Tasks to perform:
[1] According to the post about cloning PCs with Ghost, how long did copying the roughly 1.5 GB XP install take over the 100 MBit network?
[2] Reproduce everything in the post about cloning PCs with Ghost from "I was quite" down to "relatively slow hardware!", word for word.

BEGIN Extracted text

Thus, I decided to use Ghost… The first approach was to create a disk image file of the “master” PC and using it on the other PC:s, but accessing the file (located on an external USB hard drive) proved to be difficult.
The second option was to use the “peer-to-peer” mode, meaning the master computer rebooted into DOS/Ghost mode while the slave (target) computer booted from a “peer-to-peer network boot floppy” which Norton created for me. Both computers got IP adresses through DHCP, and all that remained was to connect them and start the copying.
I was quite surprised by the speed, a ~1.5 GB XP install took only 7 minutes on a 100 MBit network – pretty fast considering the relatively slow hardware!
All that remained when the transfer was done was to reboot, adjust the computer & user name and uninstall Ghost (since it was installed on the master computer, all slaves got it too – pretty silly but unavoidable). Voilá!
Was led to this enty by Google search.
I am involved in a similar problem. Plan is to clone an XP installation to other computers, purchase a new license for each machine so each is legal. Would like to know in advance what happens when the clones are booted and the old key from the original computer does not match the cloned machine.
Did this happen to you?
If so, how difficult was it to enter a new serial number? Does xp go bonkers or is there a a way to change the product info so that machine can be made legal?

END Extracted text
BEGIN Extracted records

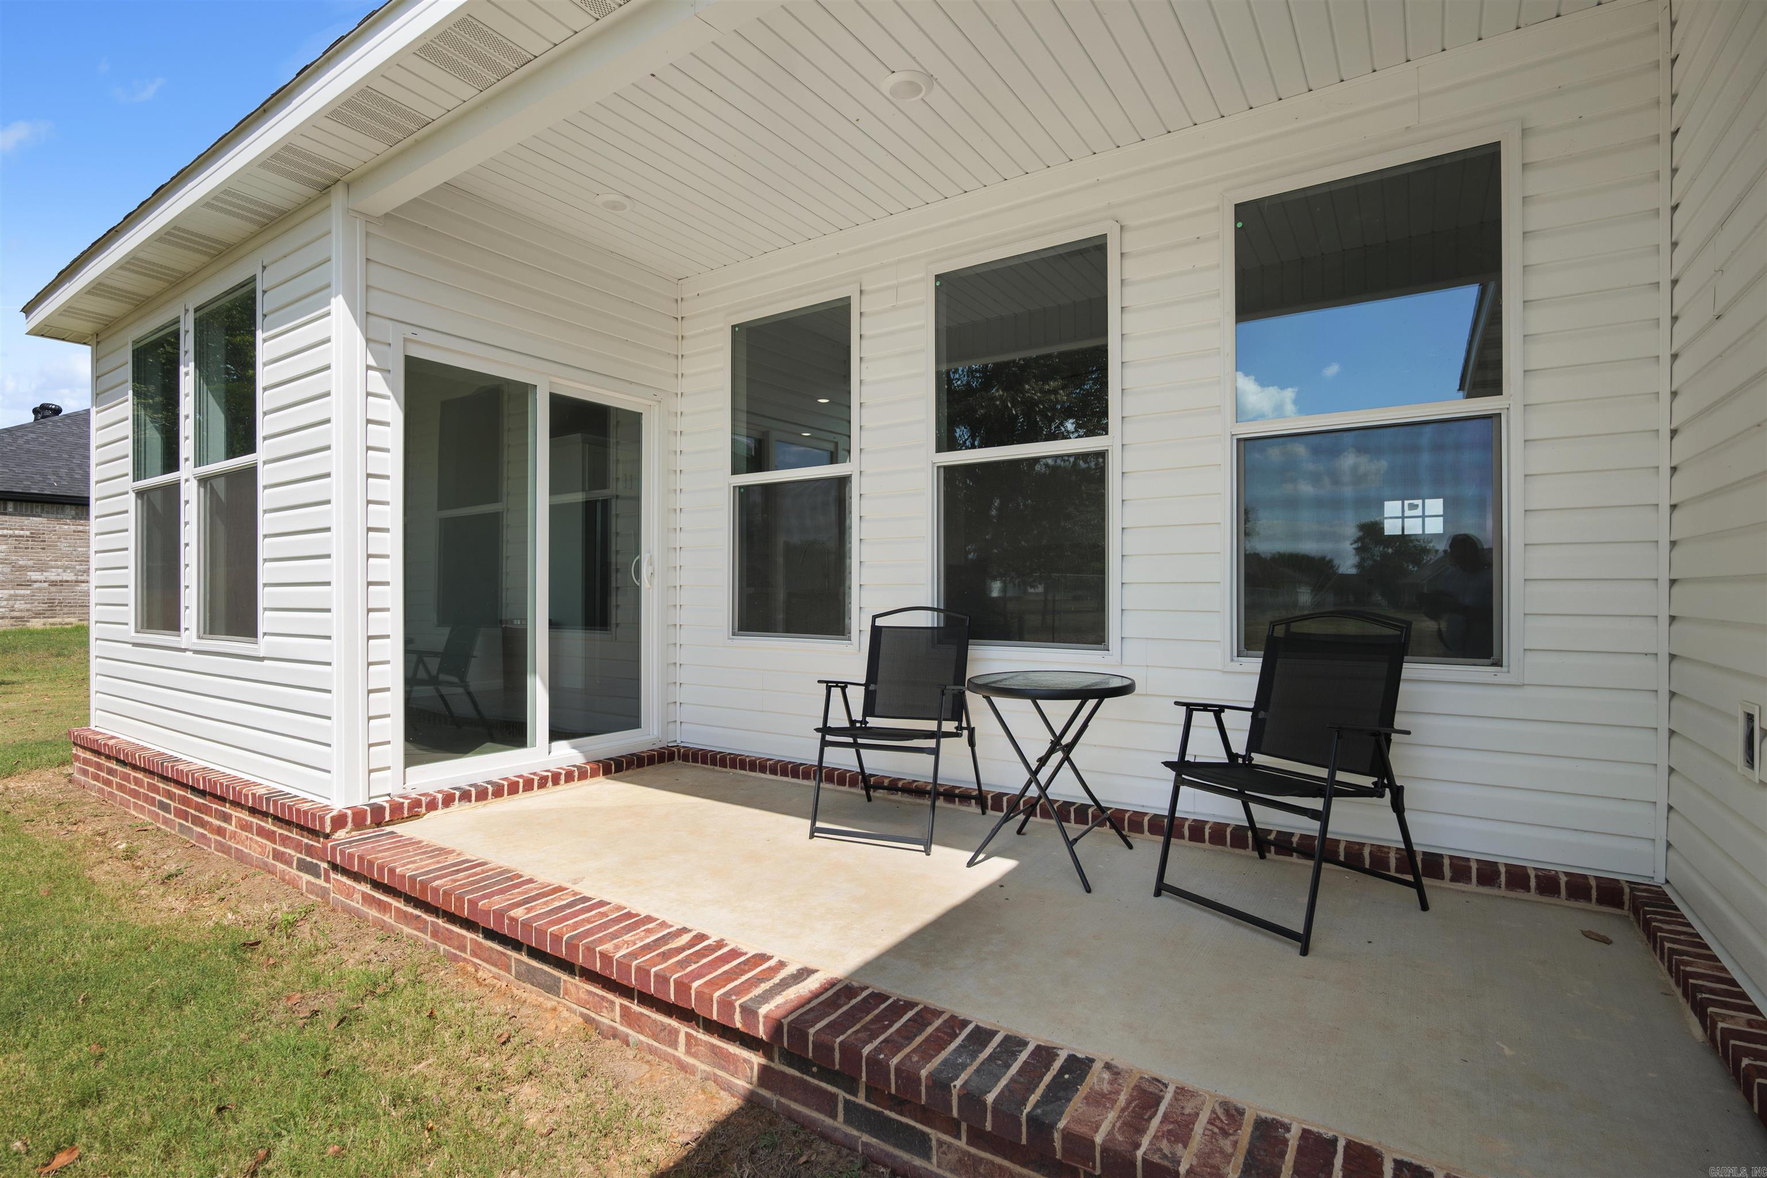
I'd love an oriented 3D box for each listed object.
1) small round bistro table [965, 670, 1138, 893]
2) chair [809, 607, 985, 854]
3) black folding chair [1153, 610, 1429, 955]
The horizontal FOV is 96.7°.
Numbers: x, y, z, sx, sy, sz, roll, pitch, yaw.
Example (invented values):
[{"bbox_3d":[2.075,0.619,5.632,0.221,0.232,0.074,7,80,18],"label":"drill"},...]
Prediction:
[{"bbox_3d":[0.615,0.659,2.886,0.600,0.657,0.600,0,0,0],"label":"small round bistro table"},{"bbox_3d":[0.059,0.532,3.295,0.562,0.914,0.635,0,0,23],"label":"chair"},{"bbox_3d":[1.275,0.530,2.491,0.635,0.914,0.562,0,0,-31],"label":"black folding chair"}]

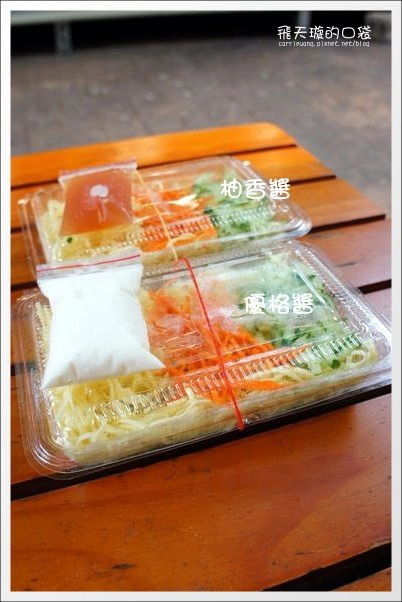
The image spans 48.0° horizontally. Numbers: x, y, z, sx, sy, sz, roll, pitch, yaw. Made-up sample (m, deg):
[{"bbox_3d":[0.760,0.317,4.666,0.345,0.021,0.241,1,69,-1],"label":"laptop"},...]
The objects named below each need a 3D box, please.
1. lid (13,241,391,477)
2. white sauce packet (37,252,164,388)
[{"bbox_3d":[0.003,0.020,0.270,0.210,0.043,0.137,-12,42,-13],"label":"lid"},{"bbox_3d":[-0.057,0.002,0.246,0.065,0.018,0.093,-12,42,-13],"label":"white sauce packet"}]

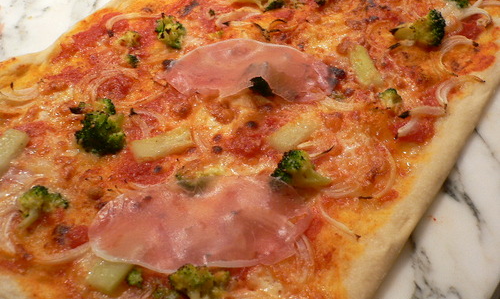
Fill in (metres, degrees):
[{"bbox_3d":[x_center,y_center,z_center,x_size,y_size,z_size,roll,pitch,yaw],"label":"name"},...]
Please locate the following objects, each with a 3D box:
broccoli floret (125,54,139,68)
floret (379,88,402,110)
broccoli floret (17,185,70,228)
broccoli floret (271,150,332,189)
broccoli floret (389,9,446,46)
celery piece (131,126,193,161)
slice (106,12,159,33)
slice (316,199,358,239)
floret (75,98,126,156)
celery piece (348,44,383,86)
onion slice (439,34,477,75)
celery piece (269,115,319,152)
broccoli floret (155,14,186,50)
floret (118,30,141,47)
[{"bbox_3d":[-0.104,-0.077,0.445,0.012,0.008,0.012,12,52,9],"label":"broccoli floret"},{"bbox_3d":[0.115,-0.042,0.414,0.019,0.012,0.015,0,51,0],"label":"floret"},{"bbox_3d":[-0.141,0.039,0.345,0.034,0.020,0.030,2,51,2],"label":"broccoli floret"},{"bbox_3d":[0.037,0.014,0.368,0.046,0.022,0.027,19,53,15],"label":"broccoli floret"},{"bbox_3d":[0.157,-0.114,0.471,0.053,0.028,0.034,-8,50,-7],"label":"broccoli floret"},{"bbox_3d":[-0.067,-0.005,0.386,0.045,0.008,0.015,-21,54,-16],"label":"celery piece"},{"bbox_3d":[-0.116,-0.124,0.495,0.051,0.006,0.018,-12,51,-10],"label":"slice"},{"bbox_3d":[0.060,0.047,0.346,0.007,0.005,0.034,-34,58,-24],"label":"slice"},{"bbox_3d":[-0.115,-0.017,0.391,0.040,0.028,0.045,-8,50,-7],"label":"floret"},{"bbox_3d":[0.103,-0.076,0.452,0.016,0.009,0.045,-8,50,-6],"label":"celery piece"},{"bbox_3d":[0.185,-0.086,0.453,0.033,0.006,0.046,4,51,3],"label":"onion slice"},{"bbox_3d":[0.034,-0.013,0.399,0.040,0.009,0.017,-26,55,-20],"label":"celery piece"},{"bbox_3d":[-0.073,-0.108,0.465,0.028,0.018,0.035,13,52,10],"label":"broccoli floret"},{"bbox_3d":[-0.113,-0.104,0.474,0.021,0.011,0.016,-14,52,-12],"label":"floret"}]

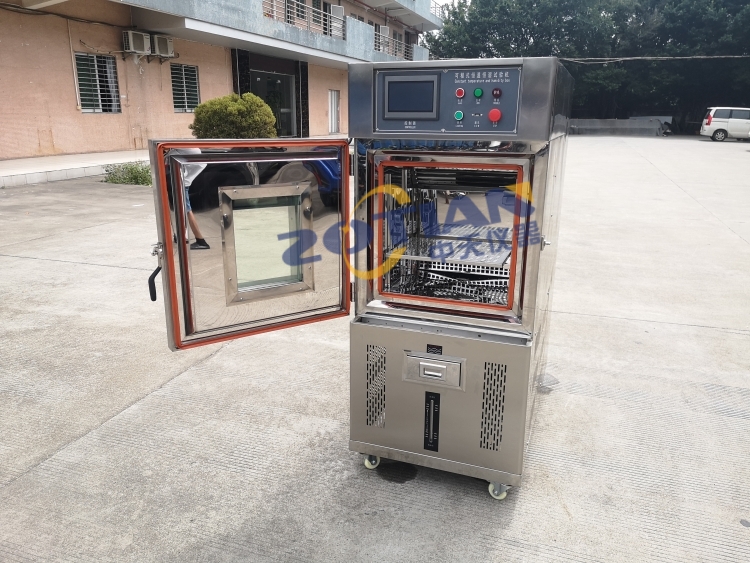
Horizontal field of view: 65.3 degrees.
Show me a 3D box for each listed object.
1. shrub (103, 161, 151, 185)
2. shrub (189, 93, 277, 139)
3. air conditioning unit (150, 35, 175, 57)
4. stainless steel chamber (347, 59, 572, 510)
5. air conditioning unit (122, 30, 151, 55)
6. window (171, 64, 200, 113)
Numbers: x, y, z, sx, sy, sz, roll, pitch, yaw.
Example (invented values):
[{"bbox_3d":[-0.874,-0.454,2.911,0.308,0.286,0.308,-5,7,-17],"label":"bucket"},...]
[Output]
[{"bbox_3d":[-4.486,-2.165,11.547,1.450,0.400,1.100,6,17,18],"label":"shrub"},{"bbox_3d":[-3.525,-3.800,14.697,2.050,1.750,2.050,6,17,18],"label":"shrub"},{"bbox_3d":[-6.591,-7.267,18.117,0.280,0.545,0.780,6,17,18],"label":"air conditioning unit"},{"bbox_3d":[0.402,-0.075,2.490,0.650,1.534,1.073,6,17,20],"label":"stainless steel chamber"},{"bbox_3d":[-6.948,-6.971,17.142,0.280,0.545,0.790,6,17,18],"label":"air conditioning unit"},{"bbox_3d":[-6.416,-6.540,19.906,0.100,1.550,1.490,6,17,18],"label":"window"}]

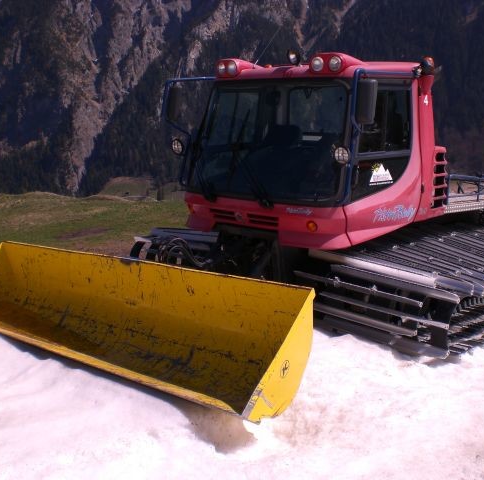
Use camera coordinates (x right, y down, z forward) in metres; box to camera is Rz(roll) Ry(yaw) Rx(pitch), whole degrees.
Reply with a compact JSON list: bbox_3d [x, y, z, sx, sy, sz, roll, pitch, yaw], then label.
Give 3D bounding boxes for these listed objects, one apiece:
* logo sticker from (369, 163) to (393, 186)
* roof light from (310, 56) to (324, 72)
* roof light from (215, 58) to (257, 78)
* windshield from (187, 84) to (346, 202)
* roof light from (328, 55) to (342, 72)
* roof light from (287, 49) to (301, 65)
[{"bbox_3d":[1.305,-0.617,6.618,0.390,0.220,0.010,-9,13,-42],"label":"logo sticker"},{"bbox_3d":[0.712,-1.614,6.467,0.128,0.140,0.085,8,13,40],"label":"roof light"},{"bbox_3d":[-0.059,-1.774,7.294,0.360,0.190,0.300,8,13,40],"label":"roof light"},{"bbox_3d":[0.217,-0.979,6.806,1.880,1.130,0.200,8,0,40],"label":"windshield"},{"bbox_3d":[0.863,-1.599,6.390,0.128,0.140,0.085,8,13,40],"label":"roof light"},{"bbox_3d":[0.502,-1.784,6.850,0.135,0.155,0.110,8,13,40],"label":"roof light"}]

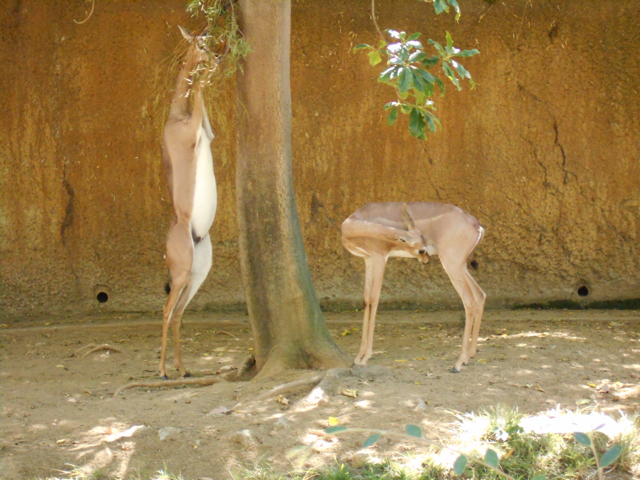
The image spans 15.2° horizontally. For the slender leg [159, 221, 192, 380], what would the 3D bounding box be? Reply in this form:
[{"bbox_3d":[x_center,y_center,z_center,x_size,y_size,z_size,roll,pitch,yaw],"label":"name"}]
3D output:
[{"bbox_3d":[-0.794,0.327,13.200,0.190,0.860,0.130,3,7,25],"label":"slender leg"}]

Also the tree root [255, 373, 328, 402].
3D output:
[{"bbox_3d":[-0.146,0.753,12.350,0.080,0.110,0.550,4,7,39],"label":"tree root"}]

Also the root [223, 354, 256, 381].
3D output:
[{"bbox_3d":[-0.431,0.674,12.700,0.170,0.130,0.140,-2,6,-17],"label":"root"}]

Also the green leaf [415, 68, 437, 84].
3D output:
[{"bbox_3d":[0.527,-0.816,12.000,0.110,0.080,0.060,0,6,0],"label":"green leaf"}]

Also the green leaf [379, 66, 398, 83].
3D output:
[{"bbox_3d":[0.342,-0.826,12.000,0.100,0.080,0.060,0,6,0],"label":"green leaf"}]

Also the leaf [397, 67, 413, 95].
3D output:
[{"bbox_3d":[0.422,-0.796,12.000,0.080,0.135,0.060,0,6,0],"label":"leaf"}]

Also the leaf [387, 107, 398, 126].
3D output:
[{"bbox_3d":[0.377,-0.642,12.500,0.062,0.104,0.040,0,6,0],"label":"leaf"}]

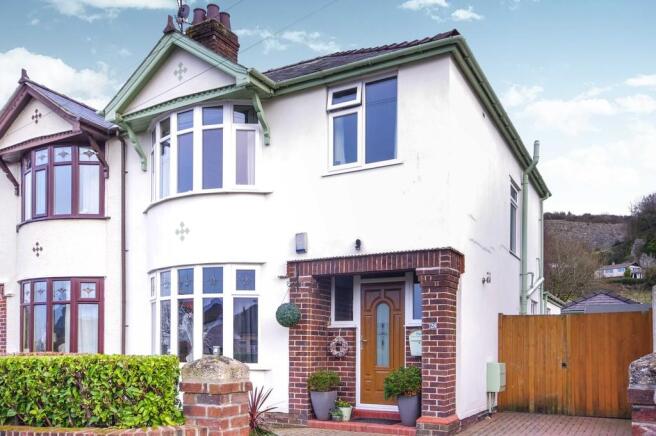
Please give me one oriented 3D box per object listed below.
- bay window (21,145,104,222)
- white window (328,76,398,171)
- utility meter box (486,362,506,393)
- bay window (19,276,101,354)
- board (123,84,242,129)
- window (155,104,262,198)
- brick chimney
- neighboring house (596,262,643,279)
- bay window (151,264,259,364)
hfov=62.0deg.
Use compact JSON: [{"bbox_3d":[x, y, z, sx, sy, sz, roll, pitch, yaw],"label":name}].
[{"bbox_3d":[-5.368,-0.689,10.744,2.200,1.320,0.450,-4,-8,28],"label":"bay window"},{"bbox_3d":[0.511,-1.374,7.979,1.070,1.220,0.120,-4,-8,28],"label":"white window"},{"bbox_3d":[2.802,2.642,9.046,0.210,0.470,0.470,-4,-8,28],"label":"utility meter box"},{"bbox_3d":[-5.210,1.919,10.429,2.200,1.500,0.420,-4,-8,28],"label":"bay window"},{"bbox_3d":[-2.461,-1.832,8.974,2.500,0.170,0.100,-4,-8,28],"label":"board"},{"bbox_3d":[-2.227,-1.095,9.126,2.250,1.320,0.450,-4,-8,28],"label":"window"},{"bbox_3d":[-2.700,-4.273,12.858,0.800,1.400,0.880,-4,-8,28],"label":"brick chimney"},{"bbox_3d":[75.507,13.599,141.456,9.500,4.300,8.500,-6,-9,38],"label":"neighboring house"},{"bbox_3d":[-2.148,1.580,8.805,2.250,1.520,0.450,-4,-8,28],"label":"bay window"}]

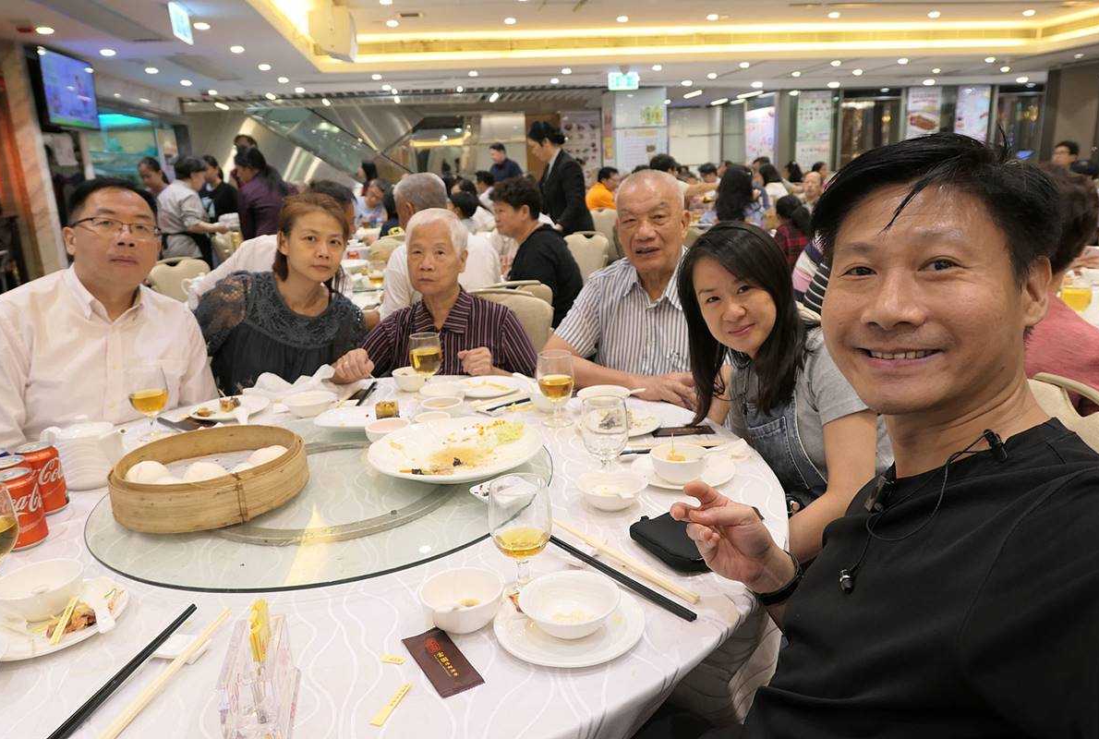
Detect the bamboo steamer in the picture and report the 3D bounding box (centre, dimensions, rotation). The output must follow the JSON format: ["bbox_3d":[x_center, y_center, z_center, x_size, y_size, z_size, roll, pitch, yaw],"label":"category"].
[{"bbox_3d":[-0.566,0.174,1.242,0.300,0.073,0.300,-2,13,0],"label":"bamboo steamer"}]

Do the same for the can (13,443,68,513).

END Extracted records

Problem solutions:
[1] Only 7 minutes.

[2]
I was quite surprised by the speed, a ~1.5 GB XP install took only 7 minutes on a 100 MBit network – pretty fast considering the relatively slow hardware!